<<<<

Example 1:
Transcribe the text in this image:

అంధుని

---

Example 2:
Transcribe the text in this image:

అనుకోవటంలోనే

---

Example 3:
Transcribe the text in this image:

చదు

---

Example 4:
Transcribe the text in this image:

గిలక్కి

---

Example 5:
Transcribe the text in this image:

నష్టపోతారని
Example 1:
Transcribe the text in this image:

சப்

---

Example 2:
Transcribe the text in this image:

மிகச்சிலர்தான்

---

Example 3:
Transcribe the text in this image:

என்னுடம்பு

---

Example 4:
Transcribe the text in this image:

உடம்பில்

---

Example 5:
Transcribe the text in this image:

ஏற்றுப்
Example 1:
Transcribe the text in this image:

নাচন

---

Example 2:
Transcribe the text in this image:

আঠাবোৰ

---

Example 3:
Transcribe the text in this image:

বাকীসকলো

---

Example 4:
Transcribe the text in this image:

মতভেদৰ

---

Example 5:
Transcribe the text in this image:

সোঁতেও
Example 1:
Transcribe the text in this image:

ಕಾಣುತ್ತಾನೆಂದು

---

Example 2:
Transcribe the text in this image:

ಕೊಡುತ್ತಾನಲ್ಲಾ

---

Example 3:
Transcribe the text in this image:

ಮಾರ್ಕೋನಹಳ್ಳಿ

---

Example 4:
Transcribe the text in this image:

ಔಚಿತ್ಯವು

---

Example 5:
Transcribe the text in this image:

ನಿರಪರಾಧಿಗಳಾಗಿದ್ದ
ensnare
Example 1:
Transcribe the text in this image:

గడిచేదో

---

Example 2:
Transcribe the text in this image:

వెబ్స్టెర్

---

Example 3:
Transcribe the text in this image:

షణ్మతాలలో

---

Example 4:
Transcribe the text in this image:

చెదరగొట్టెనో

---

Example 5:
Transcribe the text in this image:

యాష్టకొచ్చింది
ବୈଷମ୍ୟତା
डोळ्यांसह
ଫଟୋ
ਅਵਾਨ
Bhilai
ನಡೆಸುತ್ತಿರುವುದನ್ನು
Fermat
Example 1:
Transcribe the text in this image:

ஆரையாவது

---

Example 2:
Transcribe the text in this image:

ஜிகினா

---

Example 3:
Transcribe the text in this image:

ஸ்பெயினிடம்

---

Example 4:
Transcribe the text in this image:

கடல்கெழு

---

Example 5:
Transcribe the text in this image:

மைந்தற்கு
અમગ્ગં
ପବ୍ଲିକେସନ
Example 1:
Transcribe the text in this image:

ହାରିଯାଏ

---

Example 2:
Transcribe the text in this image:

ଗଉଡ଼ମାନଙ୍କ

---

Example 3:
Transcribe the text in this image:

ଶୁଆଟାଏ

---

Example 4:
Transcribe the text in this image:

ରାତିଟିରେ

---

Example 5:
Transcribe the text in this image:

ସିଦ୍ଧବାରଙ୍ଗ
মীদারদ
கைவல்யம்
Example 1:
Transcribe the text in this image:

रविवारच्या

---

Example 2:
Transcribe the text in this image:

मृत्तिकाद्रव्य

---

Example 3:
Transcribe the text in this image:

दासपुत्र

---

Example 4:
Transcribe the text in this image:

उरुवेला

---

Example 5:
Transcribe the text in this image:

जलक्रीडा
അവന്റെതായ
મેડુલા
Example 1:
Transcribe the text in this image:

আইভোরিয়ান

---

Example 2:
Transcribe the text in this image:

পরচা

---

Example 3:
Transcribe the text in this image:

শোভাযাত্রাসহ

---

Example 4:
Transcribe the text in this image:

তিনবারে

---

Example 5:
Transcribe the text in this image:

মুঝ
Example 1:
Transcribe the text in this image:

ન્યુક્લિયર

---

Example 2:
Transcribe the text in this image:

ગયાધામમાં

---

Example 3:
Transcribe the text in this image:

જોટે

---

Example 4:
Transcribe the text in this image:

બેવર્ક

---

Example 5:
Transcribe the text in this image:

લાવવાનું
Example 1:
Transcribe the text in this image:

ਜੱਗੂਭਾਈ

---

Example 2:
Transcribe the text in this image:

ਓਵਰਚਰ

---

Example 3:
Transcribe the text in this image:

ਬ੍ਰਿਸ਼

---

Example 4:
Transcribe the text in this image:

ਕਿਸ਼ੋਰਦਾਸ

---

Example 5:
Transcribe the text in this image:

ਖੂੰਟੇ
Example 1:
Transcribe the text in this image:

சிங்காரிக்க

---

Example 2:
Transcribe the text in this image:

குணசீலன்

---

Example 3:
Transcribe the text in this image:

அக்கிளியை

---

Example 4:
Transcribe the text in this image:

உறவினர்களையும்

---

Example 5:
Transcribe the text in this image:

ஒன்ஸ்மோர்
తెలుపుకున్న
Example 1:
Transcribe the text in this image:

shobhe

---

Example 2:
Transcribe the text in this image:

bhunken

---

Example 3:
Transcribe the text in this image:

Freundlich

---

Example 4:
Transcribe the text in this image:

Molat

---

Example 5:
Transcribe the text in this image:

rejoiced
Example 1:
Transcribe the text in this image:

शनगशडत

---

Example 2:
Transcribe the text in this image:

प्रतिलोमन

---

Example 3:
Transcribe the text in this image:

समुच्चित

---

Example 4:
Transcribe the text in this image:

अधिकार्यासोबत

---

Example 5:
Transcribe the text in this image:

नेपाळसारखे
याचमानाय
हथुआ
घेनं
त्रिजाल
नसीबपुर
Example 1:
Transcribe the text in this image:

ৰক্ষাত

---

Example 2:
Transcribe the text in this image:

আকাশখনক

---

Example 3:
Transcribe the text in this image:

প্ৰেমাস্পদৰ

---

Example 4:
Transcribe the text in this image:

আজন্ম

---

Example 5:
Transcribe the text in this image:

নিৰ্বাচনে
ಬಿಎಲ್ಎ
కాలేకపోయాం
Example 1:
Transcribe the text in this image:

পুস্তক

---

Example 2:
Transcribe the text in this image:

>>>>

▶ _OBJECTIVE_
Write out every line above without changing a single character.

▶ _CORRECT OUTPUT_
Example 1:
Transcribe the text in this image:

అంధుని

---

Example 2:
Transcribe the text in this image:

అనుకోవటంలోనే

---

Example 3:
Transcribe the text in this image:

చదు

---

Example 4:
Transcribe the text in this image:

గిలక్కి

---

Example 5:
Transcribe the text in this image:

నష్టపోతారని
Example 1:
Transcribe the text in this image:

சப்

---

Example 2:
Transcribe the text in this image:

மிகச்சிலர்தான்

---

Example 3:
Transcribe the text in this image:

என்னுடம்பு

---

Example 4:
Transcribe the text in this image:

உடம்பில்

---

Example 5:
Transcribe the text in this image:

ஏற்றுப்
Example 1:
Transcribe the text in this image:

নাচন

---

Example 2:
Transcribe the text in this image:

আঠাবোৰ

---

Example 3:
Transcribe the text in this image:

বাকীসকলো

---

Example 4:
Transcribe the text in this image:

মতভেদৰ

---

Example 5:
Transcribe the text in this image:

সোঁতেও
Example 1:
Transcribe the text in this image:

ಕಾಣುತ್ತಾನೆಂದು

---

Example 2:
Transcribe the text in this image:

ಕೊಡುತ್ತಾನಲ್ಲಾ

---

Example 3:
Transcribe the text in this image:

ಮಾರ್ಕೋನಹಳ್ಳಿ

---

Example 4:
Transcribe the text in this image:

ಔಚಿತ್ಯವು

---

Example 5:
Transcribe the text in this image:

ನಿರಪರಾಧಿಗಳಾಗಿದ್ದ
ensnare
Example 1:
Transcribe the text in this image:

గడిచేదో

---

Example 2:
Transcribe the text in this image:

వెబ్స్టెర్

---

Example 3:
Transcribe the text in this image:

షణ్మతాలలో

---

Example 4:
Transcribe the text in this image:

చెదరగొట్టెనో

---

Example 5:
Transcribe the text in this image:

యాష్టకొచ్చింది
ବୈଷମ୍ୟତା
डोळ्यांसह
ଫଟୋ
ਅਵਾਨ
Bhilai
ನಡೆಸುತ್ತಿರುವುದನ್ನು
Fermat
Example 1:
Transcribe the text in this image:

ஆரையாவது

---

Example 2:
Transcribe the text in this image:

ஜிகினா

---

Example 3:
Transcribe the text in this image:

ஸ்பெயினிடம்

---

Example 4:
Transcribe the text in this image:

கடல்கெழு

---

Example 5:
Transcribe the text in this image:

மைந்தற்கு
અમગ્ગં
ପବ୍ଲିକେସନ
Example 1:
Transcribe the text in this image:

ହାରିଯାଏ

---

Example 2:
Transcribe the text in this image:

ଗଉଡ଼ମାନଙ୍କ

---

Example 3:
Transcribe the text in this image:

ଶୁଆଟାଏ

---

Example 4:
Transcribe the text in this image:

ରାତିଟିରେ

---

Example 5:
Transcribe the text in this image:

ସିଦ୍ଧବାରଙ୍ଗ
মীদারদ
கைவல்யம்
Example 1:
Transcribe the text in this image:

रविवारच्या

---

Example 2:
Transcribe the text in this image:

मृत्तिकाद्रव्य

---

Example 3:
Transcribe the text in this image:

दासपुत्र

---

Example 4:
Transcribe the text in this image:

उरुवेला

---

Example 5:
Transcribe the text in this image:

जलक्रीडा
അവന്റെതായ
મેડુલા
Example 1:
Transcribe the text in this image:

আইভোরিয়ান

---

Example 2:
Transcribe the text in this image:

পরচা

---

Example 3:
Transcribe the text in this image:

শোভাযাত্রাসহ

---

Example 4:
Transcribe the text in this image:

তিনবারে

---

Example 5:
Transcribe the text in this image:

মুঝ
Example 1:
Transcribe the text in this image:

ન્યુક્લિયર

---

Example 2:
Transcribe the text in this image:

ગયાધામમાં

---

Example 3:
Transcribe the text in this image:

જોટે

---

Example 4:
Transcribe the text in this image:

બેવર્ક

---

Example 5:
Transcribe the text in this image:

લાવવાનું
Example 1:
Transcribe the text in this image:

ਜੱਗੂਭਾਈ

---

Example 2:
Transcribe the text in this image:

ਓਵਰਚਰ

---

Example 3:
Transcribe the text in this image:

ਬ੍ਰਿਸ਼

---

Example 4:
Transcribe the text in this image:

ਕਿਸ਼ੋਰਦਾਸ

---

Example 5:
Transcribe the text in this image:

ਖੂੰਟੇ
Example 1:
Transcribe the text in this image:

சிங்காரிக்க

---

Example 2:
Transcribe the text in this image:

குணசீலன்

---

Example 3:
Transcribe the text in this image:

அக்கிளியை

---

Example 4:
Transcribe the text in this image:

உறவினர்களையும்

---

Example 5:
Transcribe the text in this image:

ஒன்ஸ்மோர்
తెలుపుకున్న
Example 1:
Transcribe the text in this image:

shobhe

---

Example 2:
Transcribe the text in this image:

bhunken

---

Example 3:
Transcribe the text in this image:

Freundlich

---

Example 4:
Transcribe the text in this image:

Molat

---

Example 5:
Transcribe the text in this image:

rejoiced
Example 1:
Transcribe the text in this image:

शनगशडत

---

Example 2:
Transcribe the text in this image:

प्रतिलोमन

---

Example 3:
Transcribe the text in this image:

समुच्चित

---

Example 4:
Transcribe the text in this image:

अधिकार्यासोबत

---

Example 5:
Transcribe the text in this image:

नेपाळसारखे
याचमानाय
हथुआ
घेनं
त्रिजाल
नसीबपुर
Example 1:
Transcribe the text in this image:

ৰক্ষাত

---

Example 2:
Transcribe the text in this image:

আকাশখনক

---

Example 3:
Transcribe the text in this image:

প্ৰেমাস্পদৰ

---

Example 4:
Transcribe the text in this image:

আজন্ম

---

Example 5:
Transcribe the text in this image:

নিৰ্বাচনে
ಬಿಎಲ್ಎ
కాలేకపోయాం
Example 1:
Transcribe the text in this image:

পুস্তক

---

Example 2:
Transcribe the text in this image:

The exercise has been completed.